Although there have been many uses for the Global Collaboration Grid, there have been some projects that the team has attempted that have not yet achieved complete success. The equipment has been set up in many places both on this and other campuses but not all of the stations have been connected to the network.
Another project that the Global Collaboration Grid team attempted was to connect the biomedical photo students here to the operating room in Rochester General Hospital, a partner with the biomed photo program that has allowed students to take photos in the room in the past. However, there are some privacy issues with this plan that have not yet been resolved.
There are other regulations regarding privacy that are taken into consideration with this technology around campus. However, since the network is private (it is only broadcast within RIT and the cameras are used for live interaction rather than recording), it has not posed too much of a problem.

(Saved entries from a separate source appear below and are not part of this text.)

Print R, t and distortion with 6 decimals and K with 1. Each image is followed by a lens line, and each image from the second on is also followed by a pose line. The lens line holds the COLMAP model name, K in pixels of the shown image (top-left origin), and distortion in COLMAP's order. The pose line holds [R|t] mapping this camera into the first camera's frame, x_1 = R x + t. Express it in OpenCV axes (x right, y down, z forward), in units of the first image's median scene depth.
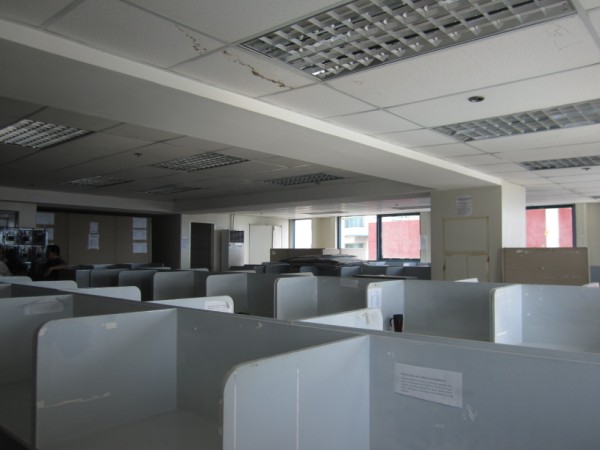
lens RADIAL K [[492.1, 0, 300.0], [0, 492.1, 225.0], [0, 0, 1]] dist [-0.059090, -0.000315]
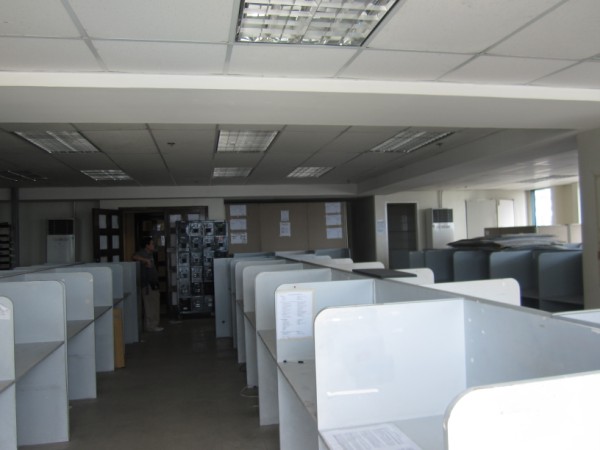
lens RADIAL K [[492.1, 0, 300.0], [0, 492.1, 225.0], [0, 0, 1]] dist [-0.059090, -0.000315]
pose [[0.793645, -0.044149, -0.606777, 0.215994], [0.068384, 0.997517, 0.016864, 0.008760], [0.604525, -0.054878, 0.794693, 0.170013]]
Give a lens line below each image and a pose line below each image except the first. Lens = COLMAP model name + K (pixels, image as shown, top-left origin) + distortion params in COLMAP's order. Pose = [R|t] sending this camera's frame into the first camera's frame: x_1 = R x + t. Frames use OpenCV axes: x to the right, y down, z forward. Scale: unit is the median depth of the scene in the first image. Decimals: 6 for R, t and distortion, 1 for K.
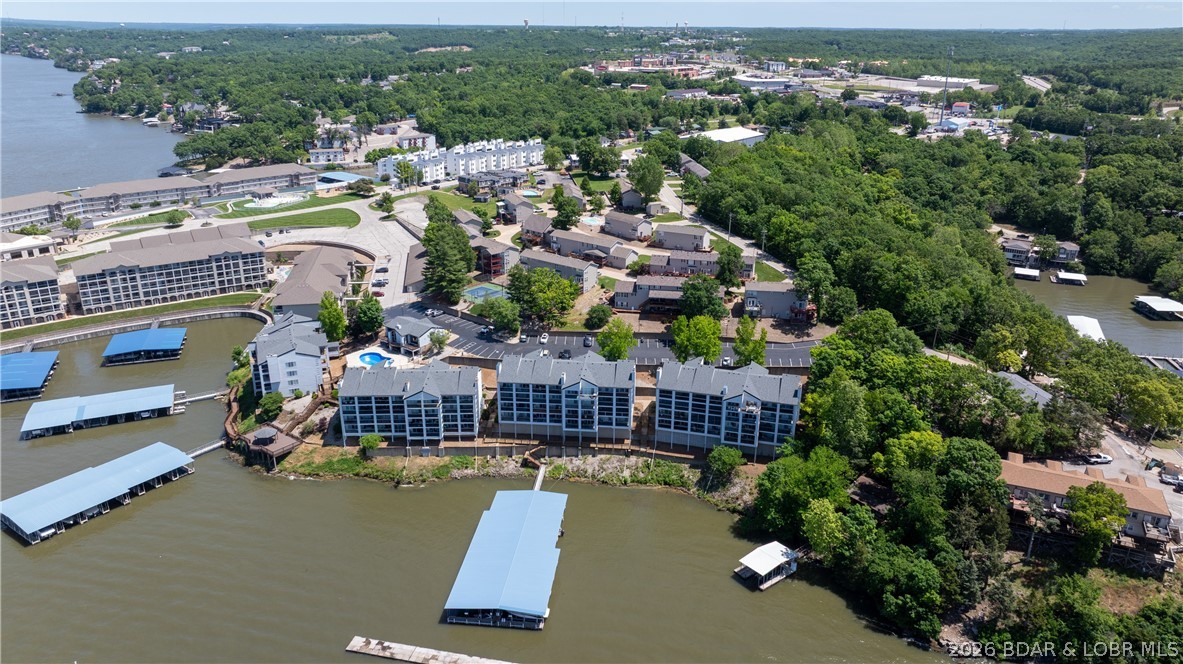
lens RADIAL K [[830.1, 0, 598.2], [0, 830.1, 327.7], [0, 0, 1]] dist [-0.037328, 0.036642]
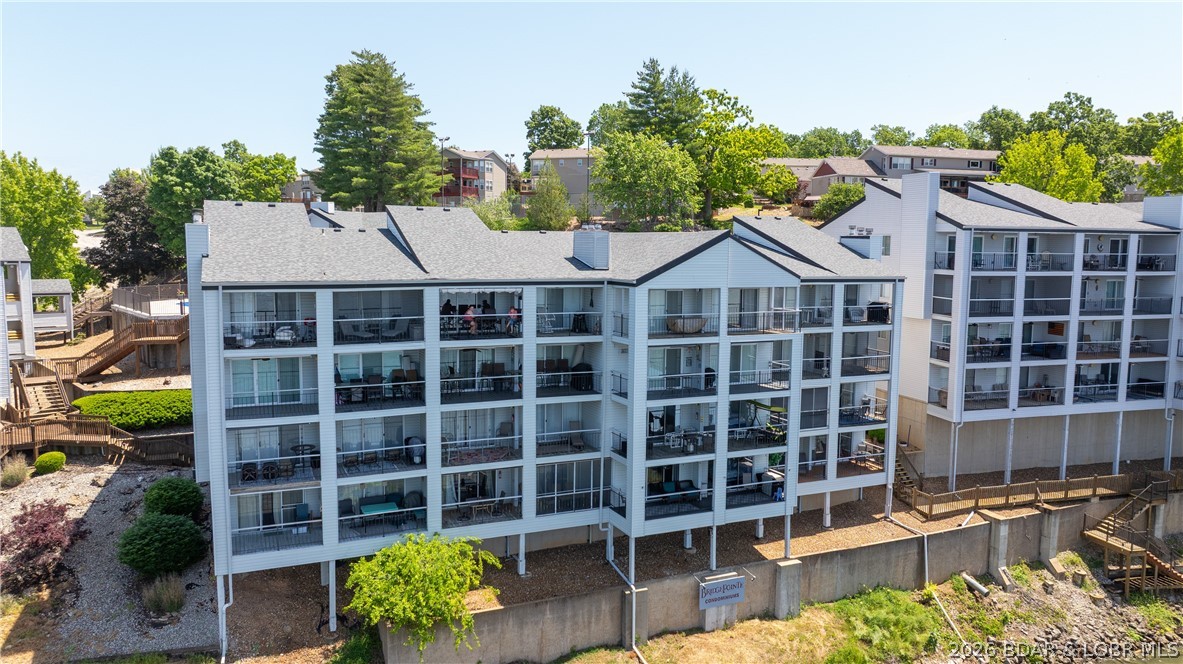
lens RADIAL K [[830.1, 0, 598.2], [0, 830.1, 327.7], [0, 0, 1]] dist [-0.037328, 0.036642]
pose [[0.931459, -0.035120, 0.362148, -0.212775], [0.125586, 0.965194, -0.229411, 0.093138], [-0.341486, 0.259168, 0.903448, 0.594584]]
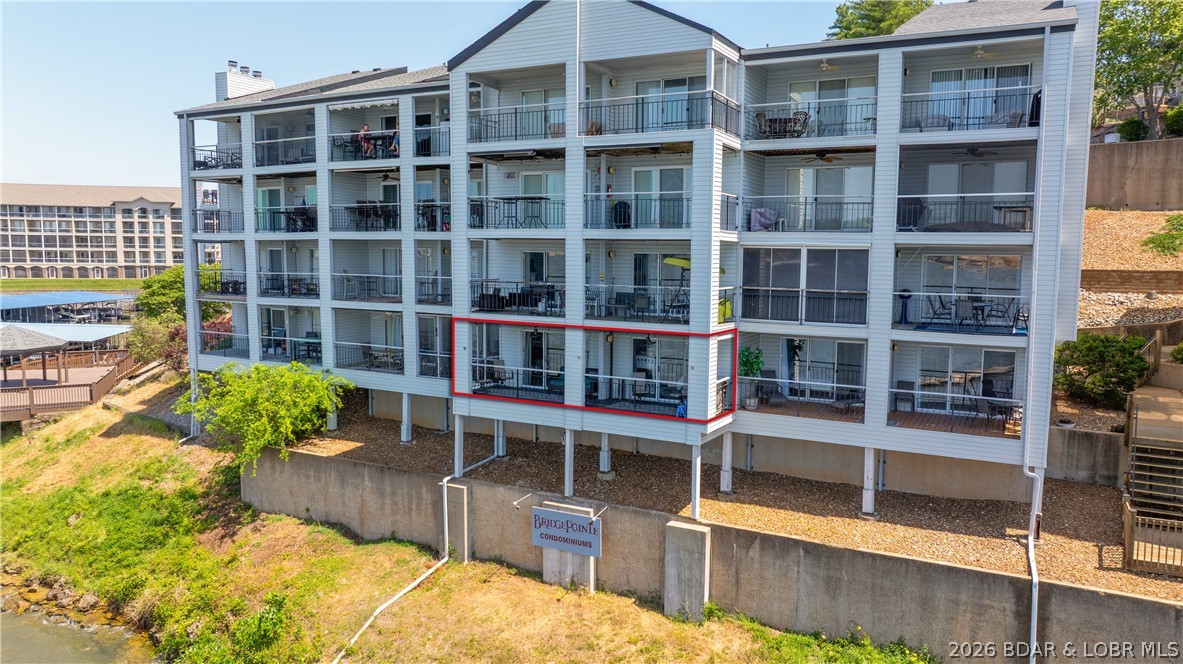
lens RADIAL K [[830.1, 0, 598.2], [0, 830.1, 327.7], [0, 0, 1]] dist [-0.037328, 0.036642]
pose [[0.862862, 0.048191, -0.503136, -0.103847], [-0.178973, 0.960081, -0.214974, 0.103526], [0.472691, 0.275541, 0.837042, 0.639892]]
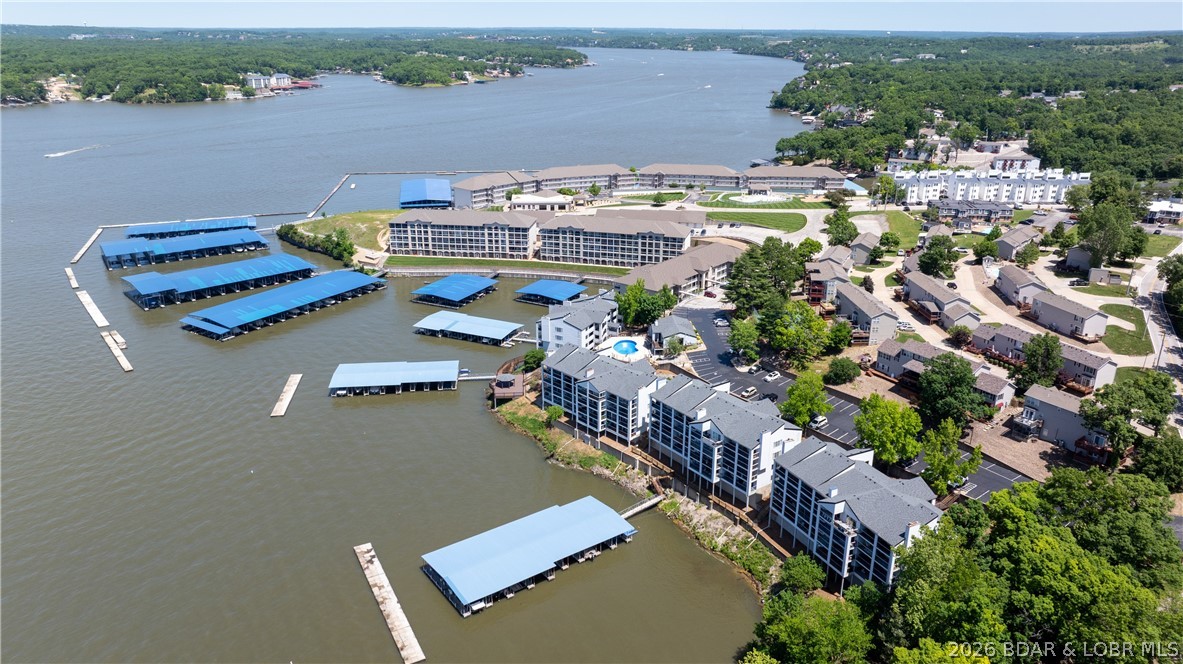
lens RADIAL K [[830.1, 0, 598.2], [0, 830.1, 327.7], [0, 0, 1]] dist [-0.037328, 0.036642]
pose [[0.660829, 0.249141, -0.707979, 0.359509], [-0.255739, 0.961593, 0.099682, -0.065715], [0.705623, 0.115186, 0.699163, 0.192032]]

Privacy is not the only issues that the team faces either; staff cutbacks have been made due to decreases in funding. “There are lots of issues and usually it’s not just any one of them, it’s usually a human issue,” says Khanna. “Who has the vision? Who really wants this? Who’s going to support it? So I’m always really glad to find someone who really wants to use it.”
To set up additional stations, they generally need a partner who is interested in using the technology. “My goal is really just to get people to think about it,” says Khanna. The team is working to improve the technology and providing the infrastructure for other people’s uses.
“One of my visions was that a student could just walk up to any one of [the stations] and it would be on and they could talk to a student at any other one of these,” says Khanna. They were able to set this up for Imagine RIT but he hopes that eventually it will be a more permanent option and that the grid will be connected with other campuses as well.
Once this is set up, Khanna has many ideas for where to take the technology from there: “I have visions of it being much more dynamic. You could have the videos dance around and be integrated into other types of special effects but that takes time so this has been years in the making and it will take more.”
There are many other possibilities for the Global Collaboration Grid due to the plasticity of the software. “The software we use is pretty much unlimited because it’s kind of a toolbox,” explains Khanna. “There’s a video tool and audio tool, there’s a remote desktop tool, and we can mix and match them according to our needs.” With all the ideas as well as the enthusiasm of both Khanna and the student workers, the grid will continue progressing for many years to come.